In his article Citizens as sensors: the world of volunteered geography (2007) Goodchild details the recent establishment of citizen or public volunteered information which he calls “volunteered geographic information (VGI)” (212).
This movement has been typified by web-based applications such as Google Maps, Google Earth, and Open Street Map. All of these sites/sights are examples of what is now called web 2.0, which is characterized by the participatory creation of databases of information by web users. Where the first incarnation of the web was strictly a one way affair where users moved from page to page and could not interact with the information that was presented other than read it, now with web 2.0 users are active creators and authors of information.
In the realm of Google Maps/Earth, Open Street Map and Wikimapia, among others, this information is geographic in nature, while places and events, and many other forms of information, are now georeferenced.

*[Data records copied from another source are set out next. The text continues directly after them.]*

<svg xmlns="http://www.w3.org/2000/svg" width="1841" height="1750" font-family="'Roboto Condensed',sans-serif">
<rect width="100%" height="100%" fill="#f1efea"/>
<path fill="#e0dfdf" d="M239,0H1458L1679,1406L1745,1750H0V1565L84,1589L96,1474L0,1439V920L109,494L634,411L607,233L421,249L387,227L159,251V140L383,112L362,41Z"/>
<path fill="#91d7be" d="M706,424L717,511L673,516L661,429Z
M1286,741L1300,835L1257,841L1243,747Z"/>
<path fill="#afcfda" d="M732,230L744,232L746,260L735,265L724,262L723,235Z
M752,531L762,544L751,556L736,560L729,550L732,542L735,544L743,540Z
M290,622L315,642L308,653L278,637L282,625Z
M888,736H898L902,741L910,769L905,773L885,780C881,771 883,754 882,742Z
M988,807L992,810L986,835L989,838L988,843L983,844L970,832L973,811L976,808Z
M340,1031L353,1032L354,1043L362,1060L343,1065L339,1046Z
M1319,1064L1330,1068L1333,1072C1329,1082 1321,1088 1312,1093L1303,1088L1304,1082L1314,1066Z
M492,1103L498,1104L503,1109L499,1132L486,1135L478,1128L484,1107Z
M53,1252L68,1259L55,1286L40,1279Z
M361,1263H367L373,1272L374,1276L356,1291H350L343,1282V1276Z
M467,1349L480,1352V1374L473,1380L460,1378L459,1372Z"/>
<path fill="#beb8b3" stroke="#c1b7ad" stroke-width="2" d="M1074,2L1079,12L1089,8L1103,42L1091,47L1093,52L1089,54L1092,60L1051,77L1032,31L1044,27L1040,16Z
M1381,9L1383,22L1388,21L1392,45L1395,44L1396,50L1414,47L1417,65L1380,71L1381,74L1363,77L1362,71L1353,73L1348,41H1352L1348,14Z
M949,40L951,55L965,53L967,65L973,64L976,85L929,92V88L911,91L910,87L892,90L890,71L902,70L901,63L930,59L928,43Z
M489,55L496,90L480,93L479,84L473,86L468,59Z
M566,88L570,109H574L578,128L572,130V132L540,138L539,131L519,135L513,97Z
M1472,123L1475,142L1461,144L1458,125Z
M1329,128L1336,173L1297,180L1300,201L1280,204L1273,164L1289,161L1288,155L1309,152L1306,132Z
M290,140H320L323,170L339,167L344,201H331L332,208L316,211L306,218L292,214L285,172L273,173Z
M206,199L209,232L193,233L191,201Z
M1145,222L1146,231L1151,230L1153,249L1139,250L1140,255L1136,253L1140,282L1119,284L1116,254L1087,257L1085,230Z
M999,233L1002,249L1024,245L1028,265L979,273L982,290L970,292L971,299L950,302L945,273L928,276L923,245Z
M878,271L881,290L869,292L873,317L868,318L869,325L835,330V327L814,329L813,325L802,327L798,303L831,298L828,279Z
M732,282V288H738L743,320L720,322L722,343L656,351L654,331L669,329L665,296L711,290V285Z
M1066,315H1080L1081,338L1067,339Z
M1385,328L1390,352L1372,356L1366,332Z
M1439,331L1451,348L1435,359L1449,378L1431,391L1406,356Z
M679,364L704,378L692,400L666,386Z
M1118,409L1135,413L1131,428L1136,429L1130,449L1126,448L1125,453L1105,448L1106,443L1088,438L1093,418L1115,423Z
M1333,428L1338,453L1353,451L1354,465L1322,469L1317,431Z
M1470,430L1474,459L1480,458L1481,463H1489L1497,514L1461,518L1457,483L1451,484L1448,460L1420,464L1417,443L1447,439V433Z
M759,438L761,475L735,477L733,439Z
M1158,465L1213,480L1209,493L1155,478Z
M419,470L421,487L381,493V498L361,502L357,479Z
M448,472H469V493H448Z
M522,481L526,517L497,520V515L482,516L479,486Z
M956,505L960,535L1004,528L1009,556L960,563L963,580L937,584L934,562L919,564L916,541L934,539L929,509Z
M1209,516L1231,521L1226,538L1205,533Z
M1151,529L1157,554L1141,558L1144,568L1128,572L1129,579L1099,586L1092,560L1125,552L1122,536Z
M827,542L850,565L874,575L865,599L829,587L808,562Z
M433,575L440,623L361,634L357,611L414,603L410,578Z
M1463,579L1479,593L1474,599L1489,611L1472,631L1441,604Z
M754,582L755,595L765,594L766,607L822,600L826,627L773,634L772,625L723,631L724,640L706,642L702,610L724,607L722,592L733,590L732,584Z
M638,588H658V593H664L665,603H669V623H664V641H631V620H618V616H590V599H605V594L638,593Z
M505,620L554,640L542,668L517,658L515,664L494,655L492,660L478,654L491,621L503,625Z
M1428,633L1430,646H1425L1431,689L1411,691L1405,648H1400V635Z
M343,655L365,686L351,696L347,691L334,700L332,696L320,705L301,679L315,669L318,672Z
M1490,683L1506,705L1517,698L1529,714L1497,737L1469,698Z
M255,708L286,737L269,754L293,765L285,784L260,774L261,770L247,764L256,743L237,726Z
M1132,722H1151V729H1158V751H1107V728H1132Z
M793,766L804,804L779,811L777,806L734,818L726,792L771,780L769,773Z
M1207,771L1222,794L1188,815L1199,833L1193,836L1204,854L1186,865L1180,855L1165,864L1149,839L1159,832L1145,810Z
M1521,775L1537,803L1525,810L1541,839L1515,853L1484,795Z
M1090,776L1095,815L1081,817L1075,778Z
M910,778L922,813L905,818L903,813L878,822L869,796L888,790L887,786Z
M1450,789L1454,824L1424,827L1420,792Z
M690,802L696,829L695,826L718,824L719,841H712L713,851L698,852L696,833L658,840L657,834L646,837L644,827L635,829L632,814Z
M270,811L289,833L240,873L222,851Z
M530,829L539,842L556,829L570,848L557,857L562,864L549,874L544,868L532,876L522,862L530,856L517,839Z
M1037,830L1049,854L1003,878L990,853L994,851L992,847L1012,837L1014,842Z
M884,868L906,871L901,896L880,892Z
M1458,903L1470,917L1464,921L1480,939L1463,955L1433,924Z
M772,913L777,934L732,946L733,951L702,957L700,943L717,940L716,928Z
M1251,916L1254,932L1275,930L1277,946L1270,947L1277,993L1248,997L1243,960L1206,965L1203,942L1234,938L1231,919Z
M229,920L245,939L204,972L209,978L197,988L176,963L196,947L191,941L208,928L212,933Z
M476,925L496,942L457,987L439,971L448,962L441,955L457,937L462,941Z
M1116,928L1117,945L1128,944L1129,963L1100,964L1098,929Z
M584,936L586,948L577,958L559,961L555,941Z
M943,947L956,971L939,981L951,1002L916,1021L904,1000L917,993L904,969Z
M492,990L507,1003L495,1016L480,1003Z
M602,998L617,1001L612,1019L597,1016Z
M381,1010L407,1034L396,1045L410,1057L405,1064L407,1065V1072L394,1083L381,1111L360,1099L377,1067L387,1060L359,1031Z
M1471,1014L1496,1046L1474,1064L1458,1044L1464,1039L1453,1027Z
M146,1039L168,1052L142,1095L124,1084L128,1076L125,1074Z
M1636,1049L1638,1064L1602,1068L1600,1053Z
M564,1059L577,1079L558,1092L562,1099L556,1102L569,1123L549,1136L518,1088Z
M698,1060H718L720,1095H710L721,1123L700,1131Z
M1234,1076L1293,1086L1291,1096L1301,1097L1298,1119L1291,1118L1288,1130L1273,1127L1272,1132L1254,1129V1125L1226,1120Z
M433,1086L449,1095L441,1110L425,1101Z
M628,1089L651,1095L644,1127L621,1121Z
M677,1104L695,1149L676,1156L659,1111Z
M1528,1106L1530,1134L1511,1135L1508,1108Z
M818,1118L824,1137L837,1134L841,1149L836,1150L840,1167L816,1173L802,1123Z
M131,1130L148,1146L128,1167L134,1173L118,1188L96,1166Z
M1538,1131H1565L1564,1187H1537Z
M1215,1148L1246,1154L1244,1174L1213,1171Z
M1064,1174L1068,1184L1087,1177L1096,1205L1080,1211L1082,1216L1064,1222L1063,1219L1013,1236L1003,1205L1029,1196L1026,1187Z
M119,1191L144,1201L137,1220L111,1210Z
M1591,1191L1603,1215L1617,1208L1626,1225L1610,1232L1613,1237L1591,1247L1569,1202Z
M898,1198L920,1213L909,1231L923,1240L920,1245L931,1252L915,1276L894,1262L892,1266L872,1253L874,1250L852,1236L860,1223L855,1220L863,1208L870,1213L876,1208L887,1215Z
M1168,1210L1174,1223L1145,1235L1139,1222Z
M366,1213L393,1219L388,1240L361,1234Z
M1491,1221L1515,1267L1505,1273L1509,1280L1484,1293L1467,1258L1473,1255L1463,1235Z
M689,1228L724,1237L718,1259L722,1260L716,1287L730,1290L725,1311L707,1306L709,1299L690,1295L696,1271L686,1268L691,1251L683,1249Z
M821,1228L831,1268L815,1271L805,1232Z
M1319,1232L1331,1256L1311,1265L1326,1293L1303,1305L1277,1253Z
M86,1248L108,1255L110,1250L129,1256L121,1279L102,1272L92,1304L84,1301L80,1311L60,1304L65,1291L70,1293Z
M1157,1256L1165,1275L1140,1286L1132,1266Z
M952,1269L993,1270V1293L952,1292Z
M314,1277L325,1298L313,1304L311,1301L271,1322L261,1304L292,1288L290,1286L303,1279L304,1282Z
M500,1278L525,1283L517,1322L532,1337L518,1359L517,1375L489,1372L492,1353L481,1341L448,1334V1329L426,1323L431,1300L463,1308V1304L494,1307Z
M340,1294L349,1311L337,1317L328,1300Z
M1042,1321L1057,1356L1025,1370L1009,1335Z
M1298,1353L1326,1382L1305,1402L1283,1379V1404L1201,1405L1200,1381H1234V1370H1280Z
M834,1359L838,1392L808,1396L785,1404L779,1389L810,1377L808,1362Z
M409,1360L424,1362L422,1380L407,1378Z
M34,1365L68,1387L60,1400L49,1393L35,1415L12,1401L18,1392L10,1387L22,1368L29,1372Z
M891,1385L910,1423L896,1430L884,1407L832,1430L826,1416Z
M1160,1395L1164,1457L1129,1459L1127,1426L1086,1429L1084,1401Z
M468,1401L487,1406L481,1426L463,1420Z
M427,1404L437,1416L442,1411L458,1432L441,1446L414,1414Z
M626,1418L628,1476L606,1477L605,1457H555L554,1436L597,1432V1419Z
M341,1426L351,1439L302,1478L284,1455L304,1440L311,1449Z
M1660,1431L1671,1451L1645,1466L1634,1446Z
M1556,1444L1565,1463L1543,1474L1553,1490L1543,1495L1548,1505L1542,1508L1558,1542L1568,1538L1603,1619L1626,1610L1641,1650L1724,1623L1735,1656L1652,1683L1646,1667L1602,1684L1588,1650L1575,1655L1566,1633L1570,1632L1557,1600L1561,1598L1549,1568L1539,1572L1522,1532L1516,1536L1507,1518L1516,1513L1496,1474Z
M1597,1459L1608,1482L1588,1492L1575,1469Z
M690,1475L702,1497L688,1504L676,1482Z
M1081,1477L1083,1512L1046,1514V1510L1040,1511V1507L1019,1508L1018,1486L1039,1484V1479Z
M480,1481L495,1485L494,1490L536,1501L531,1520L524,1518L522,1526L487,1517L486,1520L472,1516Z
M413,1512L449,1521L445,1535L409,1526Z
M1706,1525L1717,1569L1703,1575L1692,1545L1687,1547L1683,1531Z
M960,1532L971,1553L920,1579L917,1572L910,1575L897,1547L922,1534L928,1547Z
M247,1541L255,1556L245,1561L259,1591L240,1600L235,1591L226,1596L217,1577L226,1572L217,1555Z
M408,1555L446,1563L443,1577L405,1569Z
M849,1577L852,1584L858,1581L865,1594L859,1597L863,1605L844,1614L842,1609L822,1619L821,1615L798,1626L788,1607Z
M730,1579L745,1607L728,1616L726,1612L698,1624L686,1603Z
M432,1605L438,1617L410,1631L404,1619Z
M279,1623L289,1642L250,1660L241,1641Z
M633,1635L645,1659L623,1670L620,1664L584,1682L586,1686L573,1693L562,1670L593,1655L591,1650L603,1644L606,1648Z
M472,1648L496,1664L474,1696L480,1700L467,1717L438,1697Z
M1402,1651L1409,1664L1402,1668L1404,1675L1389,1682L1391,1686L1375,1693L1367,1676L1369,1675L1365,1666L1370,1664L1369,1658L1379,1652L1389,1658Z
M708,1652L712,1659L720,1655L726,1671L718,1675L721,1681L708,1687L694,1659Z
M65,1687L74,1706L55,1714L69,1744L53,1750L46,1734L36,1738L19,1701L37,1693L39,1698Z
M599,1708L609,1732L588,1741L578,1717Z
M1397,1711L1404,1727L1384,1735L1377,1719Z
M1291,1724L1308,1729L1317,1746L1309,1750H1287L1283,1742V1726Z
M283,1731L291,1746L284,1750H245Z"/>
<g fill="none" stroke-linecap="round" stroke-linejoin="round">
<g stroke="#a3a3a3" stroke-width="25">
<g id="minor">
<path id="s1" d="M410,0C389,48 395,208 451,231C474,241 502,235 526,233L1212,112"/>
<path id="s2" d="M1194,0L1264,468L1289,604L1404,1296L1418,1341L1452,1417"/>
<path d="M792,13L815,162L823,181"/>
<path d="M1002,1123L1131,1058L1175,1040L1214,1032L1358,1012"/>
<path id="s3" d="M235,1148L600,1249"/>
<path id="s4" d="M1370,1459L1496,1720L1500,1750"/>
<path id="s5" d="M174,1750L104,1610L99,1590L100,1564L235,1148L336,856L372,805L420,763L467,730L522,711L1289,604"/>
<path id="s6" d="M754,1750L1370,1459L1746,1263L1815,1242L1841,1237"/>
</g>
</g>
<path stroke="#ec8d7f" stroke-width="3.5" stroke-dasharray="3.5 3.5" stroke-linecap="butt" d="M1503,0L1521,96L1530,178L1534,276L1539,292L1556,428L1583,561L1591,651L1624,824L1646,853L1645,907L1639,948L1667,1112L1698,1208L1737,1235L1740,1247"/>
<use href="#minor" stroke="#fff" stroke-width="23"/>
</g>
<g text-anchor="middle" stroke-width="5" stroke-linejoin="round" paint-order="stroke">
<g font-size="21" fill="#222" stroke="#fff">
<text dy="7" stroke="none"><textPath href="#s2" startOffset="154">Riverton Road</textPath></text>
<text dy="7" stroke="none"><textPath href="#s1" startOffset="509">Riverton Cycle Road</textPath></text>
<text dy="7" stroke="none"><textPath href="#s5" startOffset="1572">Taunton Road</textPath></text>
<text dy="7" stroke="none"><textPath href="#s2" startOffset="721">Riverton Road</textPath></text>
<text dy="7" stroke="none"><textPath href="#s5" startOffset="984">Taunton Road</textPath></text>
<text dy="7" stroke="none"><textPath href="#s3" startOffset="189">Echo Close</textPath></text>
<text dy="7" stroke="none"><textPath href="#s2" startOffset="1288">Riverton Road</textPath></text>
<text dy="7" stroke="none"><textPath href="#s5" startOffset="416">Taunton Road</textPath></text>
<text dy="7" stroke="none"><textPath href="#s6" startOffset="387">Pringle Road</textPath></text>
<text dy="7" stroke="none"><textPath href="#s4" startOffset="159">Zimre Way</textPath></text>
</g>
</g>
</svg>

In this new world of participatory mapping enabled by web 2.0 users are the sensors themselves, and the information is locally sensed rather than remote sensed. It must be stated though, like with any mapping activity, user created mapping is not objective, but subjective to the user’s position within the physical world and material society.
Examples of “Participant Populations” (218) given by Goodchild interestingly enough includes soldiers, and farmers. He states that these individuals are potential sources of firsthand information and “data that is in many cases much more detailed and current than that available from central…agencies” (218).
He also claims, however, that these “developments contribute to a growing reversal of the traditional top-down approach to the creation and dissemination of geographic information” (218). This is a problematic assumption though on the part of Goodchild that information coming from soldiers and farmers represent a shift to a bottom up kind of information gathering.
Soldiers represent the violent, repressive, and coercive authority of the state, and therefore, any information they would gather and disseminate will be in the state’s own interest. Furthermore, the geospatial tools, utilized in precision farming, are owned by the capitalist class. These tools are used on large farms owned by agribusinesses who farm on land that was gained through the structural, or in many cases the actual, violence of colonialism. Is that what bottom up means?
Nonetheless, the growing trend of VGI, in many instances has removed map making from the hands of the ‘experts’ and placed it into the hands of regular citizens. This is an empowering and democratic act, however, only for those that are able to participate by owning the proper equipment, and being connected (literally).
Goodchild, M. F. (2007). Citizens as sensors: the world of volunteered geography. Geojournal, (69), 211-221.